Publié le par Yves-André Samère

Je n’aime pas prendre l’avion. Pourtant, vers mes seize ans, je ne voyageais guère qu’en avion, aux vacances, pour des trajets de moins de cent kilomètres, parce qu’il n’y avait aucun autre moyen de transport entre le domicile de ma famille et l’internat où j’étudiais. Mais, à vingt ans, je me suis trouvé dans un petit avion, alors qu’il faisait un temps de chien, et l’appareil s’est mis à tomber comme une pierre, chute qui a bien duré entre cinq et dix secondes. Effrayant, vous n’imaginez même pas. Hélas, c’était la seule possibilité de relier deux localités de taille moyenne.

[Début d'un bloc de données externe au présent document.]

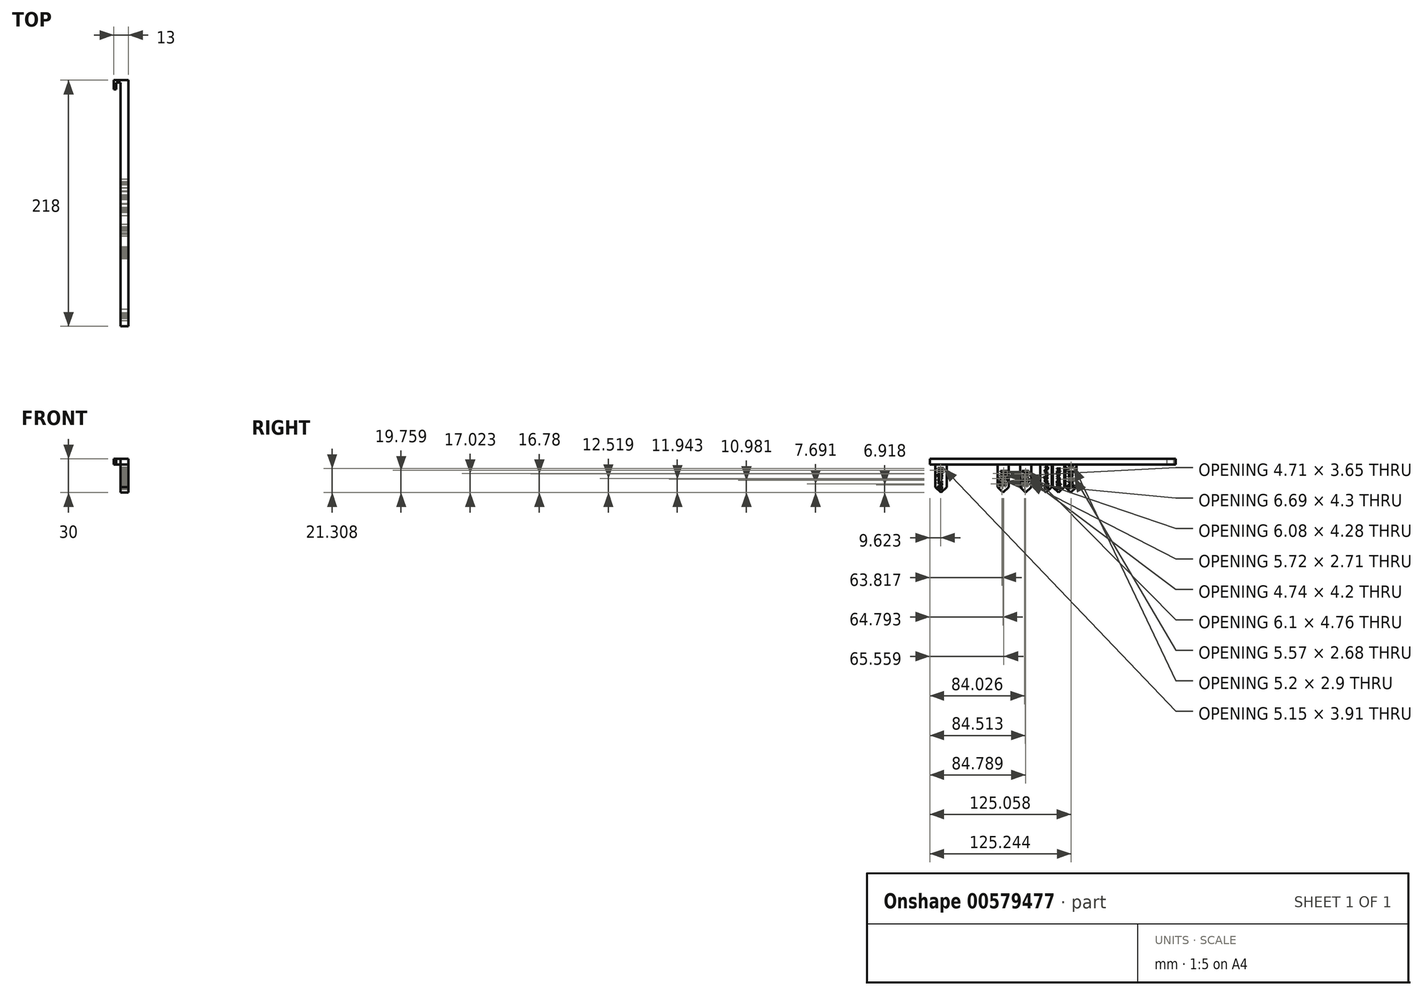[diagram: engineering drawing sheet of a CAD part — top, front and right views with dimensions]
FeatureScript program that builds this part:
annotation { "Feature Type Name" : "Feature", "Feature Type Description" : "" }
export const myFeature = defineFeature(function(context is Context, id is Id, definition is map)
    precondition{}
    {
        {
            var Q0;
            Q0=qCreatedBy(makeId("Top.planeOp"),FACE);
            var sketch = newSketch(context, id + "F0", { "sketchPlane" : qUnion([Q0])});
            skLineSegment(sketch, "E0", {"start": v(0, 0) * mm, "end": v(0, 218) * mm});
            skLineSegment(sketch, "E1", {"start": v(0, 218) * mm, "end": v(-13, 218) * mm});
            skLineSegment(sketch, "E2", {"start": v(-13, 218) * mm, "end": v(-13, 210) * mm});
            skLineSegment(sketch, "E3", {"start": v(-13, 210) * mm, "end": v(-11, 210) * mm});
            skLineSegment(sketch, "E4", {"start": v(-11, 210) * mm, "end": v(-11, 216) * mm});
            skLineSegment(sketch, "E5", {"start": v(-11, 216) * mm, "end": v(-7, 216) * mm});
            skLineSegment(sketch, "E6", {"start": v(-7, 216) * mm, "end": v(-7, 0) * mm});
            skLineSegment(sketch, "E7", {"start": v(-7, 0) * mm, "end": v(0, 0) * mm});
            skSolve(sketch);
        }
        {
            var Q0;
            Q0=makeQuery(id+"F0.imprint","IMPRINT",FACE,{"disambiguationData":[TD([[makeQuery(id+"F0.imprint","IMPRINT",EDGE,{"derivedFrom":sQuery(id+"F0.wireOp",EDGE,"E0")}),1.0]])]});
            extrude(context, id + "F1", {"entities" : qUnion([Q0]), "depth" : 5 * mm, "offsetDistance" : 25 * mm});
        }
        {
            var Q0;
            Q0=makeQuery(id+"F1.opExtrude","CAP_FACE",FACE,{"disambiguationData":[OSD([sQuery(id+"F0.wireOp",EDGE,"E0"),sQuery(id+"F0.wireOp",EDGE,"E1"),sQuery(id+"F0.wireOp",EDGE,"E2"),sQuery(id+"F0.wireOp",EDGE,"E3"),sQuery(id+"F0.wireOp",EDGE,"E4"),sQuery(id+"F0.wireOp",EDGE,"E5"),sQuery(id+"F0.wireOp",EDGE,"E6"),sQuery(id+"F0.wireOp",EDGE,"E7")])],"isStart":true});
            var sketch = newSketch(context, id + "F2", { "sketchPlane" : qUnion([Q0])});
            skLineSegment(sketch, "E8.bottom", {"start": v(0, -5) * mm, "end": v(-7, -5) * mm});
            skLineSegment(sketch, "E8.top", {"start": v(0, -15) * mm, "end": v(-7, -15) * mm});
            skLineSegment(sketch, "E8.left", {"start": v(0, -5) * mm, "end": v(0, -15) * mm});
            skLineSegment(sketch, "E8.right", {"start": v(-7, -5) * mm, "end": v(-7, -15) * mm});
            skLineSegment(sketch, "E9.bottom", {"start": v(-7, -60) * mm, "end": v(0, -60) * mm});
            skLineSegment(sketch, "E9.top", {"start": v(-7, -70) * mm, "end": v(0, -70) * mm});
            skLineSegment(sketch, "E9.left", {"start": v(-7, -60) * mm, "end": v(-7, -70) * mm});
            skLineSegment(sketch, "E9.right", {"start": v(0, -60) * mm, "end": v(0, -70) * mm});
            skLineSegment(sketch, "E10.bottom", {"start": v(0, -80) * mm, "end": v(-7, -80) * mm});
            skLineSegment(sketch, "E10.top", {"start": v(0, -90) * mm, "end": v(-7, -90) * mm});
            skLineSegment(sketch, "E10.left", {"start": v(0, -80) * mm, "end": v(0, -90) * mm});
            skLineSegment(sketch, "E10.right", {"start": v(-7, -80) * mm, "end": v(-7, -90) * mm});
            skLineSegment(sketch, "E11.bottom", {"start": v(0, -109) * mm, "end": v(-7, -109) * mm});
            skLineSegment(sketch, "E11.top", {"start": v(0, -119) * mm, "end": v(-7, -119) * mm});
            skLineSegment(sketch, "E11.left", {"start": v(0, -109) * mm, "end": v(0, -119) * mm});
            skLineSegment(sketch, "E11.right", {"start": v(-7, -109) * mm, "end": v(-7, -119) * mm});
            skLineSegment(sketch, "E12.bottom", {"start": v(-7, -98) * mm, "end": v(0, -98) * mm});
            skLineSegment(sketch, "E12.top", {"start": v(-7, -108) * mm, "end": v(0, -108) * mm});
            skLineSegment(sketch, "E12.left", {"start": v(-7, -98) * mm, "end": v(-7, -108) * mm});
            skLineSegment(sketch, "E12.right", {"start": v(0, -98) * mm, "end": v(0, -108) * mm});
            skLineSegment(sketch, "E13.bottom", {"start": v(-7, -120) * mm, "end": v(0, -120) * mm});
            skLineSegment(sketch, "E13.top", {"start": v(-7, -130) * mm, "end": v(0, -130) * mm});
            skLineSegment(sketch, "E13.left", {"start": v(-7, -120) * mm, "end": v(-7, -130) * mm});
            skLineSegment(sketch, "E13.right", {"start": v(0, -120) * mm, "end": v(0, -130) * mm});
            skSolve(sketch);
        }
        {
            var Q0;
            Q0 = qSketchRegion(id + "F2", true);
            extrude(context, id + "F3", {"entities" : qUnion([Q0]), "depth" : 25 * mm, "offsetDistance" : 25 * mm});
        }
        {
            var Q0;
            Q0=makeQuery(id+"F3.opExtrude","SWEPT_FACE",FACE,{"disambiguationData":[OSD([sQuery(id+"F2.wireOp",EDGE,"E13.right")])]});
            var sketch = newSketch(context, id + "F4", { "sketchPlane" : qUnion([Q0])});
            skText(sketch, "E14", { "text": "Linfrö\n", "fontName": "OpenSans-Regular.ttf"});
            const initialGuessF4  = {"E14": [0.12246, -0.00153, 0, -1, 0.00524]};
            skSetInitialGuess(sketch, initialGuessF4);
            skSolve(sketch);
        }
        {
            var Q0;
            Q0 = qSketchRegion(id + "F4", true);
            extrude(context, id + "F5", {"entities" : qUnion([Q0]), "operationType" : NewBodyOperationType.REMOVE, "endBound" : BoundingType.UP_TO_NEXT, "oppositeDirection" : true, "depth" : 25 * mm, "offsetDistance" : 25 * mm});
        }
        {
            var Q0;
            Q0=makeQuery(id+"F3.opExtrude","SWEPT_FACE",FACE,{"disambiguationData":[OSD([sQuery(id+"F2.wireOp",EDGE,"E11.left")])]});
            var sketch = newSketch(context, id + "F6", { "sketchPlane" : qUnion([Q0])});
            skText(sketch, "E15", { "text": "Havrekli\n", "fontName": "OpenSans-Regular.ttf"});
            skPoint(sketch, "E16", {"position": v(109, -12.5) * mm});
            const initialGuessF6  = {"E15": [0.11243, -0.003, 0, -1, 0.00362]};
            skSetInitialGuess(sketch, initialGuessF6);
            skSolve(sketch);
        }
        {
            var Q0;
            Q0 = qSketchRegion(id + "F6", true);
            extrude(context, id + "F7", {"entities" : qUnion([Q0]), "operationType" : NewBodyOperationType.REMOVE, "endBound" : BoundingType.UP_TO_NEXT, "oppositeDirection" : true, "depth" : 25 * mm, "offsetDistance" : 25 * mm});
        }
        {
            var Q0;
            Q0=makeQuery(id+"F3.opExtrude","SWEPT_FACE",FACE,{"disambiguationData":[OSD([sQuery(id+"F2.wireOp",EDGE,"E12.right")])]});
            var sketch = newSketch(context, id + "F8", { "sketchPlane" : qUnion([Q0])});
            skText(sketch, "E17", { "text": "Pumpafrö", "fontName": "OpenSans-Regular.ttf"});
            const initialGuessF8  = {"E17": [0.10186, -0.0018, 0, -1, 0.00308]};
            skSetInitialGuess(sketch, initialGuessF8);
            skSolve(sketch);
        }
        {
            var Q0;
            Q0 = qSketchRegion(id + "F8", true);
            extrude(context, id + "F9", {"entities" : qUnion([Q0]), "operationType" : NewBodyOperationType.REMOVE, "endBound" : BoundingType.UP_TO_NEXT, "oppositeDirection" : true, "depth" : 25 * mm, "offsetDistance" : 25 * mm});
        }
        {
            var Q0;
            Q0=makeQuery(id+"F3.opExtrude","SWEPT_FACE",FACE,{"disambiguationData":[OSD([sQuery(id+"F2.wireOp",EDGE,"E10.left")])]});
            var sketch = newSketch(context, id + "F10", { "sketchPlane" : qUnion([Q0])});
            skText(sketch, "E18", { "text": "Nöt", "fontName": "OpenSans-Regular.ttf"});
            skPoint(sketch, "E19", {"position": v(90, -12.5) * mm});
            const initialGuessF10  = {"E18": [0.08152, -0.005, 0, -1, 0.00615]};
            skSetInitialGuess(sketch, initialGuessF10);
            skSolve(sketch);
        }
        {
            var Q0;
            Q0 = qSketchRegion(id + "F10", true);
            extrude(context, id + "F11", {"entities" : qUnion([Q0]), "operationType" : NewBodyOperationType.ADD, "endBound" : BoundingType.UP_TO_NEXT, "oppositeDirection" : true, "depth" : 25 * mm, "offsetDistance" : 25 * mm});
        }
        {
            var Q0;
            Q0=makeQuery(id+"F3.opExtrude","SWEPT_FACE",FACE,{"disambiguationData":[OSD([sQuery(id+"F2.wireOp",EDGE,"E10.left")])]});
            var sketch = newSketch(context, id + "F12", { "sketchPlane" : qUnion([Q0])});
            skText(sketch, "E20", { "text": "Nöt", "fontName": "OpenSans-Regular.ttf"});
            skPoint(sketch, "E21", {"position": v(90, -12.5) * mm});
            const initialGuessF12  = {"E20": [0.08174, -0.005, 0, -1, 0.00615]};
            skSetInitialGuess(sketch, initialGuessF12);
            skSolve(sketch);
        }
        {
            var Q0;
            Q0=makeQuery(id+"F3.opExtrude","SWEPT_FACE",FACE,{"disambiguationData":[OSD([sQuery(id+"F2.wireOp",EDGE,"E9.right")])]});
            var sketch = newSketch(context, id + "F13", { "sketchPlane" : qUnion([Q0])});
            skText(sketch, "E22", { "text": "Råg", "fontName": "OpenSans-Regular.ttf"});
            skPoint(sketch, "E23", {"position": v(70, -12.5) * mm});
            const initialGuessF13  = {"E22": [0.06252, -0.005, 0, -1, 0.00613]};
            skSetInitialGuess(sketch, initialGuessF13);
            skSolve(sketch);
        }
        {
            var Q0;
            Q0=makeQuery(id+"F3.opExtrude","SWEPT_FACE",FACE,{"disambiguationData":[OSD([sQuery(id+"F2.wireOp",EDGE,"E8.left")])]});
            var sketch = newSketch(context, id + "F14", { "sketchPlane" : qUnion([Q0])});
            skText(sketch, "E24", { "text": "Havre", "fontName": "OpenSans-Regular.ttf"});
            skPoint(sketch, "E25", {"position": v(15, -12.5) * mm});
            const initialGuessF14  = {"E24": [0.00705, -0.00258, 0, -1, 0.00519]};
            skSetInitialGuess(sketch, initialGuessF14);
            skSolve(sketch);
        }
        {
            var Q0;
            Q0 = qSketchRegion(id + "F12", true);
            extrude(context, id + "F15", {"entities" : qUnion([Q0]), "operationType" : NewBodyOperationType.REMOVE, "oppositeDirection" : true, "depth" : 25 * mm, "offsetDistance" : 25 * mm});
        }
        {
            var Q0;
            Q0 = qSketchRegion(id + "F13", true);
            extrude(context, id + "F16", {"entities" : qUnion([Q0]), "operationType" : NewBodyOperationType.REMOVE, "oppositeDirection" : true, "depth" : 25 * mm, "offsetDistance" : 25 * mm});
        }
        {
            var Q0;
            Q0 = qSketchRegion(id + "F14", true);
            extrude(context, id + "F17", {"entities" : qUnion([Q0]), "operationType" : NewBodyOperationType.REMOVE, "oppositeDirection" : true, "depth" : 25 * mm, "offsetDistance" : 25 * mm});
        }
        {
            var Q0;
            Q0=makeQuery(id+"F3.opExtrude","CAP_EDGE",EDGE,{"disambiguationData":[OSD([sQuery(id+"F2.wireOp",EDGE,"E13.top")])],"isStart":false});
            var Q1;
            Q1=makeQuery(id+"F3.opExtrude","CAP_EDGE",EDGE,{"disambiguationData":[OSD([sQuery(id+"F2.wireOp",EDGE,"E13.bottom")])],"isStart":false});
            var Q2;
            Q2=makeQuery(id+"F3.opExtrude","CAP_EDGE",EDGE,{"disambiguationData":[OSD([sQuery(id+"F2.wireOp",EDGE,"E11.top")])],"isStart":false});
            var Q3;
            Q3=makeQuery(id+"F3.opExtrude","CAP_EDGE",EDGE,{"disambiguationData":[OSD([sQuery(id+"F2.wireOp",EDGE,"E11.bottom")])],"isStart":false});
            var Q4;
            Q4=makeQuery(id+"F3.opExtrude","CAP_EDGE",EDGE,{"disambiguationData":[OSD([sQuery(id+"F2.wireOp",EDGE,"E12.top")])],"isStart":false});
            var Q5;
            Q5=makeQuery(id+"F3.opExtrude","CAP_EDGE",EDGE,{"disambiguationData":[OSD([sQuery(id+"F2.wireOp",EDGE,"E12.bottom")])],"isStart":false});
            var Q6;
            Q6=makeQuery(id+"F3.opExtrude","CAP_EDGE",EDGE,{"disambiguationData":[OSD([sQuery(id+"F2.wireOp",EDGE,"E10.bottom")])],"isStart":false});
            var Q7;
            Q7=makeQuery(id+"F3.opExtrude","CAP_EDGE",EDGE,{"disambiguationData":[OSD([sQuery(id+"F2.wireOp",EDGE,"E10.top")])],"isStart":false});
            var Q8;
            Q8=makeQuery(id+"F3.opExtrude","CAP_EDGE",EDGE,{"disambiguationData":[OSD([sQuery(id+"F2.wireOp",EDGE,"E9.top")])],"isStart":false});
            var Q9;
            Q9=makeQuery(id+"F3.opExtrude","CAP_EDGE",EDGE,{"disambiguationData":[OSD([sQuery(id+"F2.wireOp",EDGE,"E9.bottom")])],"isStart":false});
            var Q10;
            Q10=makeQuery(id+"F3.opExtrude","CAP_EDGE",EDGE,{"disambiguationData":[OSD([sQuery(id+"F2.wireOp",EDGE,"E8.top")])],"isStart":false});
            var Q11;
            Q11=makeQuery(id+"F3.opExtrude","CAP_EDGE",EDGE,{"disambiguationData":[OSD([sQuery(id+"F2.wireOp",EDGE,"E8.bottom")])],"isStart":false});
            chamfer(context, id + "F18", {"entities" : qUnion([Q0, Q1, Q2, Q3, Q4, Q5, Q6, Q7, Q8, Q9, Q10, Q11]), "width" : 5 * mm, "tangentPropagation" : true});
        }
    });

Par la suite, j’ai beaucoup pris l’avion, mais dans de gros appareils, qui volaient beaucoup plus haut, et craignaient donc moins les intempéries. J’ai survolé trente-cinq fois la Méditerranée et dix-huit fois le Sahara, quoique jamais pour mon plaisir. J’ai même connu un accident au décollage, ce crétin de pilote ayant raté son virage en bout de piste. Et lorsque j’ai pu m’en passer, j’ai sauté sur l’occasion.

Oui, je sais, je sais, on nous serine sans cesse que l’avion est le moyen de transport le plus sûr du monde ! On nous rapporte également que pour un prix modique (quelques centaines d’euros à peine), on peut suivre des stages où des gens sans doute très désintéressés vous débarrassent de la phobie de l’avion. Mais, d’une part, ce n’est pas une phobie, chez moi. Et d’autre part, chaque année, on compte deux ou trois accidents aériens, qui font des centaines de morts. Je ne suis donc pas obligé de mordre à cet hameçon. Plus jamais je ne monterai dans un avion (excellent prétexte pour ne me rendre en aucun cas aux États-Unis), et peu importe ce que les autres en disent. Le fait qu’on ne meurt qu’une fois ne m’influence en rien.